Sehr sozialdemokratisch war auch sein Wirken in der Arbeitsmarkt-, Wirtschafts- und Infrastrukturpolitik. Ich erinnere mich deutlich, wie wir mit gegenseitigem Vertrauen gemeinsam gewirkt haben, etwa bei den extrem sensiblen Vorbereitungen für die Hafencity – ich war damals als Finanzsenator auch für die Liegenschaften verantwortlich – die nötigen Grundstücke verfügbar zu machen, um jeder Spekulation vorzubeugen. Und auch bei den aus heutiger Sicht kaum noch vorstellbaren Sparrunden des Hamburger Haushaltes in den 1980er und 1990er-Jahren war es so: Sie kamen nur zustande und waren nur erfolgreich, weil zwischen dem Ersten Bürgermeister und seinem Finanzsenator Einverständnis und Vertrauen bestand mit dem Ziel, Sparen als klugen Prozess zu verstehen und dabei immer im Bewusstsein zu haben, dass nur Reiche sich einen armen Staat leisten können.

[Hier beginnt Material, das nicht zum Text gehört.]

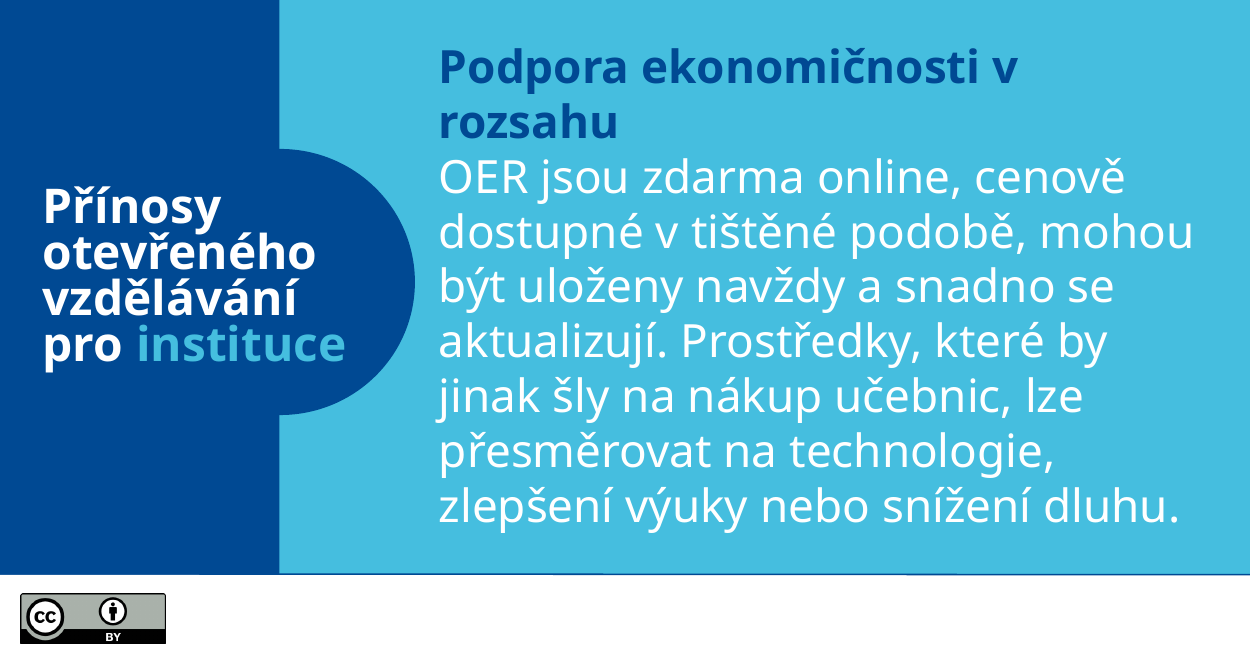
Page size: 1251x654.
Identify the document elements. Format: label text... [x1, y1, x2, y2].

Und Henning Voscherau war auch immer für Überraschungen gut. So etwa, als er im Sommer 1986 den „Hamburger Kessel“, bei dem mehr als 800 friedliche Atomkraftgegner von der Polizei über Stunden eingekesselt worden waren, als „staatliche Geiselnahme“ bezeichnete – später bestätigten Gerichte diese Rechtsauffassung, die auch Teile des Senats vortrugen.

Dieses an Facetten überreiche Bild rundete sich ab, als in den vergangenen Jahren eine Freundschaft zwischen uns gedieh. In nächster Zeit wollten wir beide uns noch mit unserem Nachfolger Olaf Scholz treffen. Dazu ist es leider nicht mehr gekommen. Mein Beileid und mein Mitgefühl gelten seiner Familie und seinem Freundeskreis.